Like I mentioned above, documentation and organization is the key to success in research. That is why I have built the IVALib. When I was working as a Research Assistant at the Minerva and IVA Lab I noticed that code sharing and collaboration was inhibited by the lack of organization and structure. In fact, there is a piece of code that no one has been able to use after, the last student that used it, left the lab. IVALib is a compilation of all of the algorithms I have learned in both the Minerva Lab and the IVA Lab. The point is to make a well documented C++ library with examples of the algorithms developed or useed in both Labs so others can use them as well.

This C++ library contains many classes that implement different algorithms usefull in computer vision and machine learning. In this section you will find a tutorial on how to use the classes in IVALib, as well as, the documentation created by Doxygen. The code can be found at my github repository. Enjoy!


When you learn something you usually remember only the big picture and tend to forget the small details. I think every mathematician has had a moment in their life where they remember how a proof goes but can't remember a particular step. Sometimes one works with such high level abstractions that the basic concepts are forgotten which leads to very stupid mistakes. That is why I have documented the theory that I have learned. So the next time that I am plugging and chugging theorems (like must engineers do) and I start getting unexpected results, I can go back to my notes to make sure that I am correctly applying the theorem and not making a fundamental mistake.

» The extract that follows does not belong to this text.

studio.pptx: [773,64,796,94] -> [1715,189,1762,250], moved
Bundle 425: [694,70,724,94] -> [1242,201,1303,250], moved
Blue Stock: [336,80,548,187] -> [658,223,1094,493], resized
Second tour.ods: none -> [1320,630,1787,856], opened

The notes that you will find in this section cover topics from mathematics, computer vision, and machine learning. Mostly you will find reviews on courses I believe every engineer should take such as real analysis, functional analysis, and algebra. You will also find reviews on algorithms used in computer vision and machine learning and the theory behind them. Pleasse let me know if you find any mistakes in them.

Useful Links

This section contains posts on links that I find useful. Normaly there will be links to profesors web pages, libraries that I use, and blogs about programing or mathematics. Each link will have a post associated to it explaining what you can find on that link and some kind of review.

Coding Tips

The title pretty mcuh says it all. What you will find here are posts on coding. Mostly you will find how to solve common mistakes that people make when coding such as ignoring the rule of three in C++ coding or bad practices like using a namespace in the header file. I'm doing this mostly because I am perpetually switching coding languages an I sometimes forget the little idiosincracys of each language. So this way when I face any type of error that I reconice I can go to this section and look at the post of how I fixed this error before. Each post will contain a snippet of code that will contain an example of how to correctly code what is intended.